Last weekend a colleague of mine invited me to give a guest lecture for her summer class in evironmental and science writing at the Kellogg Biological Station. KBS is a research center built on the former estate of the Kellogg family (yes, the cereal people). It’s primary features are a campus of labs and greenhouses, along a large, very clear lake called Gull Lake.
Off campus there is also a bird sanctuary and any number of research forests and ponds (though I didn’t get to spend much time in these). I had only a little bit of teaching to do, so naturally I brought my equipment and my foldscope and spent evenings pestering lichen and tiny bugs with my hand lens, and looking at slides of algae.
The algae told me a story about the lake, one I couldn’t piece together until the next day.
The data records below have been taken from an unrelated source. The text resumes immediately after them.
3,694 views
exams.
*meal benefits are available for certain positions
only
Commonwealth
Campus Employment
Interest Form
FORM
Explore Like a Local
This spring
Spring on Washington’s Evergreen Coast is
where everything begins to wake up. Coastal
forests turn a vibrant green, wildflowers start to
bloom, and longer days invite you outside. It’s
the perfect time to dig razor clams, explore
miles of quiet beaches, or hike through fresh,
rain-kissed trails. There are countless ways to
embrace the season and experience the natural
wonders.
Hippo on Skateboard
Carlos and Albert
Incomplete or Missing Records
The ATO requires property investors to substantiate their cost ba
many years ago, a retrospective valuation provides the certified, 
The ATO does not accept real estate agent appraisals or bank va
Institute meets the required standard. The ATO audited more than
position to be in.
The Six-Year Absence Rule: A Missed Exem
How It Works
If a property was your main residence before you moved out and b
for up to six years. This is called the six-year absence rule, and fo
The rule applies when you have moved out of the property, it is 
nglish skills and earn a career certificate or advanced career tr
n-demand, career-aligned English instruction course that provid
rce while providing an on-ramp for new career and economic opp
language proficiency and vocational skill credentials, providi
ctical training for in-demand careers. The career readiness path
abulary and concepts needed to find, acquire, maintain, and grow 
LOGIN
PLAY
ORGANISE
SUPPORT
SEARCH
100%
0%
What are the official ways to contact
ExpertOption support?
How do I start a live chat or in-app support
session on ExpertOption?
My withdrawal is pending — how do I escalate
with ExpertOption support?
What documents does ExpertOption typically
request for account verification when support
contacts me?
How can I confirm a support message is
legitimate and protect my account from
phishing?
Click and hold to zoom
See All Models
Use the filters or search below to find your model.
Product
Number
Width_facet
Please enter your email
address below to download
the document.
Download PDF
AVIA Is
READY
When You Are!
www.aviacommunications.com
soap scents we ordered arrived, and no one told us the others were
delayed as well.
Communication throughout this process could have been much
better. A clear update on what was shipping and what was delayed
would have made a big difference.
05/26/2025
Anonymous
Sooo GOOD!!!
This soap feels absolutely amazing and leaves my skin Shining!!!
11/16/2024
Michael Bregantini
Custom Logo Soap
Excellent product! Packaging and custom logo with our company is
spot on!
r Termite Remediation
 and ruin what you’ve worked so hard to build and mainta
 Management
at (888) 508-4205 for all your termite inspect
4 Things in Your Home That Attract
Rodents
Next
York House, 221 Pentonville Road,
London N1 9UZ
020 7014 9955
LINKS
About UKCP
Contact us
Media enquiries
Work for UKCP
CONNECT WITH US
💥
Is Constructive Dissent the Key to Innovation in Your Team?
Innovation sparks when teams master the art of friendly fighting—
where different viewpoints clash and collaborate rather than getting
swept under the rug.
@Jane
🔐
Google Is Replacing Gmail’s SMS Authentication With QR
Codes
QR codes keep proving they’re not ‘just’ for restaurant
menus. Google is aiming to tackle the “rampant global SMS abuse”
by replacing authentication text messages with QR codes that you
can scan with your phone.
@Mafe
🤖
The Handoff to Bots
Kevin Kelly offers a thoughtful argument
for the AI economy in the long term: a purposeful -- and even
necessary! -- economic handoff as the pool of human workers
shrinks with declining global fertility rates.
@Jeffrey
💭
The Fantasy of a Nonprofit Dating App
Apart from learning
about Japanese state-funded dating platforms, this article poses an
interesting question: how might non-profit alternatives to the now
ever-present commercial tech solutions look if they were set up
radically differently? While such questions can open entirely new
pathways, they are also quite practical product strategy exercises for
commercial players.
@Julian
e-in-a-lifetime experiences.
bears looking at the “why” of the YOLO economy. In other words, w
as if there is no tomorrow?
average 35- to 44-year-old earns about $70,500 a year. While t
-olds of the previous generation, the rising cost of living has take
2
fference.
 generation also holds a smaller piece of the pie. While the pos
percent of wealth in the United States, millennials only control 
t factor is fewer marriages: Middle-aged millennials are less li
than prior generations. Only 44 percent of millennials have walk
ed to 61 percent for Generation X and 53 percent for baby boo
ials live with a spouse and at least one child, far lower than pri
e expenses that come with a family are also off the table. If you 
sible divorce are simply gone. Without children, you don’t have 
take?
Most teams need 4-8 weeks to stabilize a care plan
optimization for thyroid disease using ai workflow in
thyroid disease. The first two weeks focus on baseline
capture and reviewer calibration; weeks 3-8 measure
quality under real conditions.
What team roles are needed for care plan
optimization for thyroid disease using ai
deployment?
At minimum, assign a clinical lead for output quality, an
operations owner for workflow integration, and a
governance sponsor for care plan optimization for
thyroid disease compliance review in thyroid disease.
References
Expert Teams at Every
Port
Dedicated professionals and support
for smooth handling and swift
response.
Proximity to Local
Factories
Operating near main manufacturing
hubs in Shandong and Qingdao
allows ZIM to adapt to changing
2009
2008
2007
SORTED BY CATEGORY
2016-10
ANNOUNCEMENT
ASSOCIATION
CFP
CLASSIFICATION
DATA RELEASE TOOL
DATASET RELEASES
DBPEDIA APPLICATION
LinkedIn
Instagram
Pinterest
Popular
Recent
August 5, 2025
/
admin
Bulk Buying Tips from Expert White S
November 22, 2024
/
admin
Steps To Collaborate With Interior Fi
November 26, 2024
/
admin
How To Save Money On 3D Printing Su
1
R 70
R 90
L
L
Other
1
You see, most of the algae I see in my lake hunts are the thick, choking mats of spirogyra you find floating in artificial ponds all over city parks. They cover the top of the pond, tangled like a badly kept wig.
So why such a difference? I had a notion that I already knew part of the answer: there are waves on this lake. Spirogyra seems to thrive most where it can be stationary. It seems to need stagnant water. This lake is far from stagnant, but is instead clear and blue. But why should this matter to algae?
The students answered this for me the next day. Those ponds I see all the time are eutrophic, meaning they have a high biomass caused by a constant fall of rotting leaves and bird droppings. The algae I find there is better suited to a nitrogen rich pond. In the lake where there are currents and waves, these rock clingers do better.
And with that shift comes other forms of life. Zebra mussels (seen below), as well as new kinds of fish and flies.